Power is supplied by a shadowy government agency who’s infusing the city of New Orleans with the product by way of grungy drug dealers like Newt (Machine Gun Kelly, who's got nothing to do) and Robin (Dominique Fishback). The latter of which sells to Frank (Joseph Gordon-Levitt) a hot-shot detective ingesting the pill in an effort to stand equal with the superhuman criminals on the streets. And then there’s Major (Jamie Foxx), an ex-military specialist who's on the hunt for his daughter after she was abducted because of her natural superhuman abilities.
“Project Power” has about five movies all competing for one cohesive vision: young adult novel, superhero flick, gritty detective noir, and science fiction. None of it works practically well and some of the visuals are borderline cringe-worthy, bringing back memories to “RIPD” and we all know how that one turned out. Plus, nobody was asking Foxx to do his best impersonation of Clint Eastwood, and yet, here we are.

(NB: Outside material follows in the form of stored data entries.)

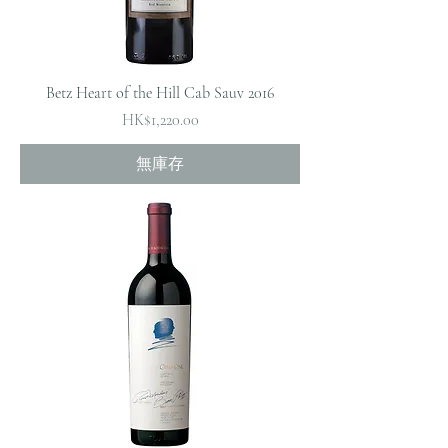
Betz Heart of the Hill Cab Sauv 2016
價格
HK$1,220.00
無庫存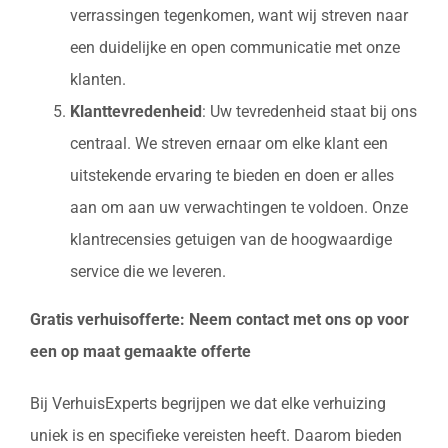
verrassingen tegenkomen, want wij streven naar
een duidelijke en open communicatie met onze
klanten.
Klanttevredenheid
: Uw tevredenheid staat bij ons
centraal. We streven ernaar om elke klant een
uitstekende ervaring te bieden en doen er alles
aan om aan uw verwachtingen te voldoen. Onze
klantrecensies getuigen van de hoogwaardige
service die we leveren.
Gratis verhuisofferte: Neem contact met ons op voor
een op maat gemaakte offerte
Bij VerhuisExperts begrijpen we dat elke verhuizing
uniek is en specifieke vereisten heeft. Daarom bieden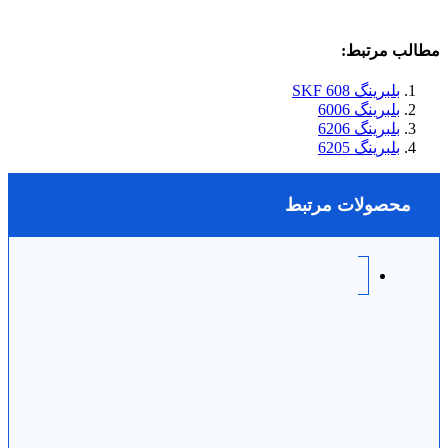
مطالب مرتبط:
بلبرینگ 608 SKF
بلبرینگ 6006
بلبرینگ 6206
بلبرینگ 6205
محصولات مرتبط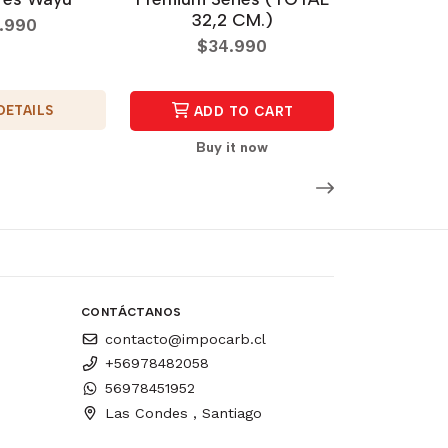
32,2 CM.)
.990
$34.990
DETAILS
ADD TO CART
Buy it now
CONTÁCTANOS
contacto@impocarb.cl
+56978482058
56978451952
Las Condes , Santiago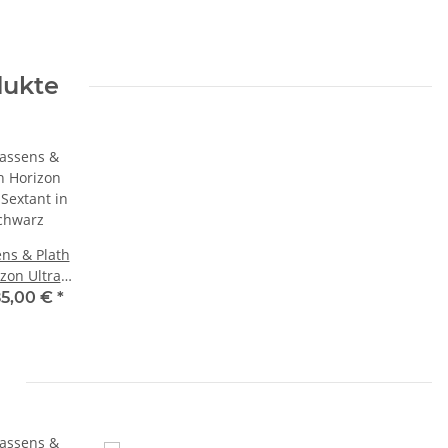
dukte
ns & Plath
zon Ultra
xtant in
85,00 €
*
chwarz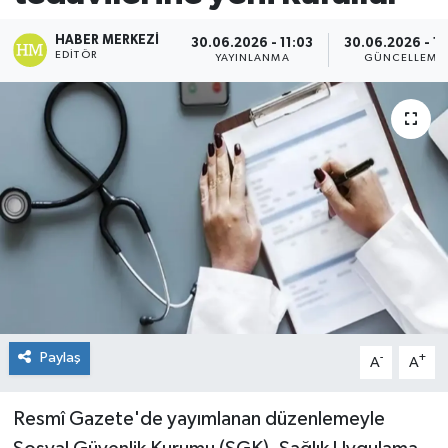
HABER MERKEZI
30.06.2026 - 11:03
30.06.2026 - 11
EDITÖR
YAYINLANMA
GÜNCELLEME
Paylaş
-
+
A
A
Resmî Gazete'de yayımlanan düzenlemeyle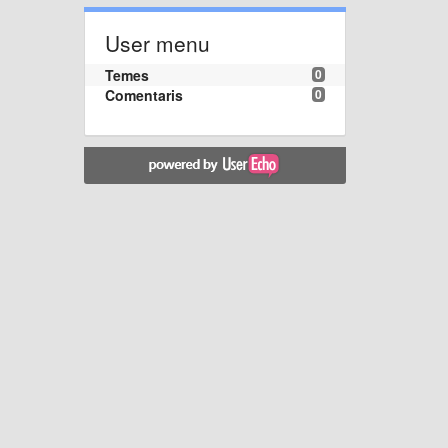
User menu
Temes
0
Comentaris
0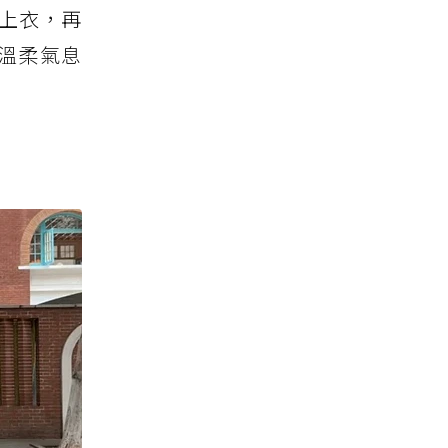
織上衣，再
溫柔氣息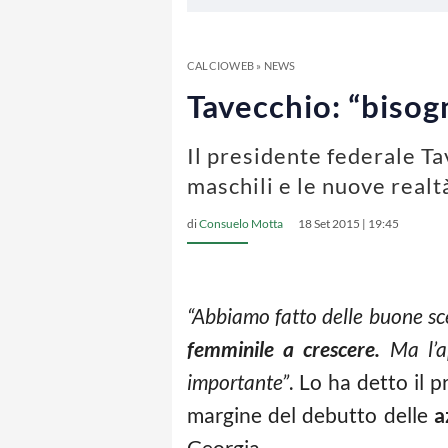
CALCIOWEB
»
NEWS
Tavecchio: “bisog
Il presidente federale T
maschili e le nuove realt
di
Consuelo Motta
18 Set 2015 | 19:45
“Abbiamo fatto delle buone sce
femminile a crescere.
Ma l’ap
importante”
. Lo ha detto il p
margine del debutto delle
a
Georgia.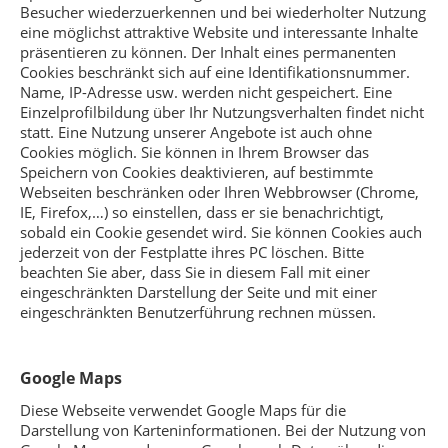
Besucher wiederzuerkennen und bei wiederholter Nutzung
eine möglichst attraktive Website und interessante Inhalte
präsentieren zu können. Der Inhalt eines permanenten
Cookies beschränkt sich auf eine Identifikationsnummer.
Name, IP-Adresse usw. werden nicht gespeichert. Eine
Einzelprofilbildung über Ihr Nutzungsverhalten findet nicht
statt. Eine Nutzung unserer Angebote ist auch ohne
Cookies möglich. Sie können in Ihrem Browser das
Speichern von Cookies deaktivieren, auf bestimmte
Webseiten beschränken oder Ihren Webbrowser (Chrome,
IE, Firefox,…) so einstellen, dass er sie benachrichtigt,
sobald ein Cookie gesendet wird. Sie können Cookies auch
jederzeit von der Festplatte ihres PC löschen. Bitte
beachten Sie aber, dass Sie in diesem Fall mit einer
eingeschränkten Darstellung der Seite und mit einer
eingeschränkten Benutzerführung rechnen müssen.
Google Maps
Diese Webseite verwendet Google Maps für die
Darstellung von Karteninformationen. Bei der Nutzung von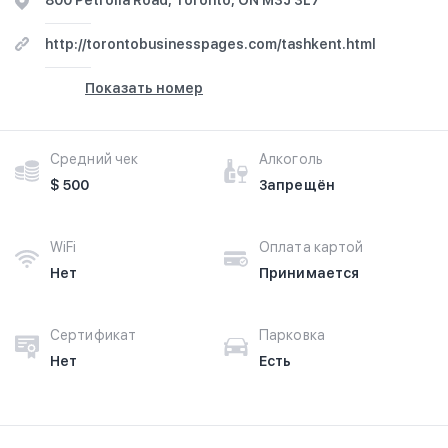
800 Petrolia Road, Toronto, ON M3J 3L7
http://torontobusinesspages.com/tashkent.html
Показать номер
Средний чек
Алкоголь
$ 500
Запрещён
WiFi
Оплата картой
Нет
Принимается
Сертификат
Парковка
Нет
Есть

“Project Power” is obviously inspired by comic books, capes, and mayhem, but too often the filmmakers overcompensate when it comes to action sequences and cinematography. Most of the brawls are overly gratuitous for no reason, and the bleak visuals don’t mesh well with some of the “power” that radiates from the pill. There’s also a last ditch effort to hone a central theme around disadvantaged Black folk who have been taken and experimented on: references to Henrietta Lacks will likely be lost on most viewers.
At least the landscape and playground is fun, a grimy New Orleans still reeling from Hurricane Katrina proves effective and the dynamic that sits between Foxx and Fishback gives “Project Power” something to root for. The pair develop a strong father-daughter bond throughout the picture and their relationship suggests the filmmakers were aiming much higher than what ended up on screen.
It’s too bad considering there’s the right pedigree of talent mixed in here, and enough rich subtext that could’ve risen above the level of cheesy dialogue and filler subplots to where “Project Power” might have been a sleeper hit. Instead, it should only take five minutes for the effects of the film to wear off.
PROJECT POWER premieres on Netflix starting Friday August 14th.